Sfortunatamente, Inye rimane così tanto impressionato di sé stesso per il combattimento vinto, che la vittoria stessa gli dà alla testa.

Un giorno un giovane di circa 17 anni giunge in palestra da Inye e gli dice: sono venuto ad imparare ad usare la lancia, chiedo se puoi impartirmi delle lezioni perché tu sei il migliore e voglio imparare da te.

Il ragazzo viene accettato, Inye tratta il ragazzo in una maniera completamente inumana e si adopera al massimo per scoraggiarlo, ma il ragazzo non fa una piega e continua a dire che vuole lottare.

Inye accetta, in dieci giorni sconfigge lo stesso Inye e dopo un mese Inye non vuole neppure entrare in palestra, perché ha paura del ragazzo.

Un giorno il ragazzo si avvicina ad Inye e gli dice: “non mi fido molto di te, ti sopravaluti, non capisco come hai potuto sconfiggere Yagyu, ti sfido ad un vero combattimento, tra cinque giorni verrò nel tuo giardino, preparati ad affrontare la morte” – e se ne va.

In quel momento a Inye appare tutto più chiaro e ritorna al suo stato normale, è molto preoccupato.

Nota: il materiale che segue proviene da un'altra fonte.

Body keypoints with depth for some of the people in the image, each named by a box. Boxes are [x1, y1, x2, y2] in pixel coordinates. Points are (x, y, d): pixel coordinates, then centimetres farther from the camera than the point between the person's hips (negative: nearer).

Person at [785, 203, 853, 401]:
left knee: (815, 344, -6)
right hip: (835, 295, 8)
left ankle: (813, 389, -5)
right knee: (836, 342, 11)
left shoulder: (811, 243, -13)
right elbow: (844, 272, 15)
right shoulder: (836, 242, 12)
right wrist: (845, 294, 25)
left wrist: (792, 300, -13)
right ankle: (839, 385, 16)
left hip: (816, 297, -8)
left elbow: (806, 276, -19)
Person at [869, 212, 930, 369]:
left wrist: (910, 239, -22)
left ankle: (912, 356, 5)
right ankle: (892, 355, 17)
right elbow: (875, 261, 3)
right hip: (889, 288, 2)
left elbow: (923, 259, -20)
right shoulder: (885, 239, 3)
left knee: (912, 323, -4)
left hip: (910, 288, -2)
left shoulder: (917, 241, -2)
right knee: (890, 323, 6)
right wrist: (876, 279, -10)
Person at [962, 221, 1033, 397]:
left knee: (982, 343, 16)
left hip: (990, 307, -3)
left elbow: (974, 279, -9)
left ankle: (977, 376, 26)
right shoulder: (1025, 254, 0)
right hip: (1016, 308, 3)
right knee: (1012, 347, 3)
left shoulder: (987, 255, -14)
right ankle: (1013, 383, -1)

”Perché non mi sono preoccupato per quel ragazzo?” – si chiede, dovevo trattarlo meglio!

Impaziente la notte prima del confronto Inye si reca nel giardino con la lancia, rimane in piedi sul bordo dello stagno e si ferma a contemplare l’acqua.

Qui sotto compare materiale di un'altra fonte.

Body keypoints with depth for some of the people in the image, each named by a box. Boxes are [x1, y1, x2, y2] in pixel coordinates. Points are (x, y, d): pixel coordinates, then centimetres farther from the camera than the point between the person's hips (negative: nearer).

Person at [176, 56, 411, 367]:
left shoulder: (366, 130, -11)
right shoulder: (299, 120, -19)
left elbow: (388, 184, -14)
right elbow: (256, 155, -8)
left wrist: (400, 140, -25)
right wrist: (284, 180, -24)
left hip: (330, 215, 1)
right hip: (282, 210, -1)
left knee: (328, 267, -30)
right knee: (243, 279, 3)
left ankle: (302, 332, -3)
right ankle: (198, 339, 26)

Lo sguardo del ragazzo lo scorge dal fondo.

Improvvisamente passa una nuvola e tutto si oscura e quando la nuvola passa Inye vede il riflesso della sua lancia nell’acqua con una croce sulla punta.

Nervoso, si affretta a recarsi a casa del fabbro del tempio e gli chiede ciò che oggi è noto come il Kama-yari la famosa lancia Hozoin.

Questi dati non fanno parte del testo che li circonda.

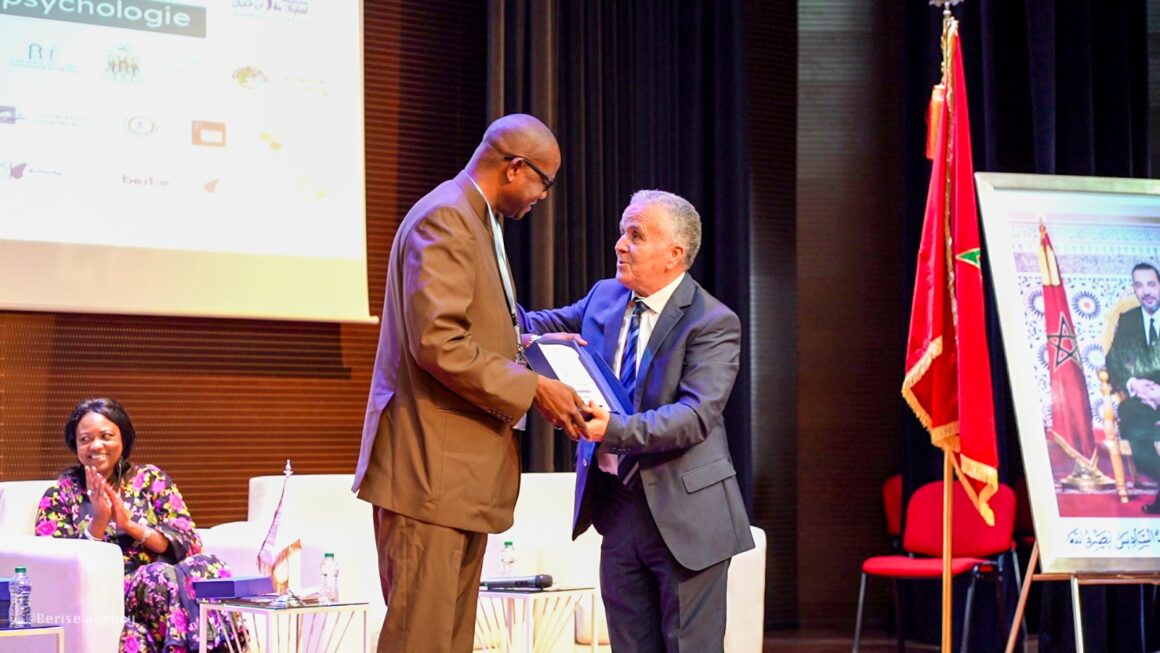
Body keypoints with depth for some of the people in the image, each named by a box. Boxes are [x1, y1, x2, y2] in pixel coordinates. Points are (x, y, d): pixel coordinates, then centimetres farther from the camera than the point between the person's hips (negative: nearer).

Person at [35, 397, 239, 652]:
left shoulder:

Arriva la notte del confronto ed Inye attende nel giardino l’arrivo del ragazzo, ma il ragazzo non appare.

Al suo posto giunge un monaco con un messaggio: il ragazzo ti ha lasciato questo, dice il monaco.

Inye apre il messaggio il ragazzo aveva scritto:

Tratta tutti gli uomini come esseri umani, con decenza e rispetto, non siamo tutti uguali in abilità o in creatività, ma tutti siamo esseri umani.

L’importante è ciò che conserviamo nel cuore, sono sicuro che oggi l’hai capito, è l’insegnamento che voglio darti, quando ti sei reso conto che avresti affrontato la morte, hai scoperto il denominatore comune che ci rende tutti uguali, nella vita, l’uguaglianza è nel cuore degli uomini.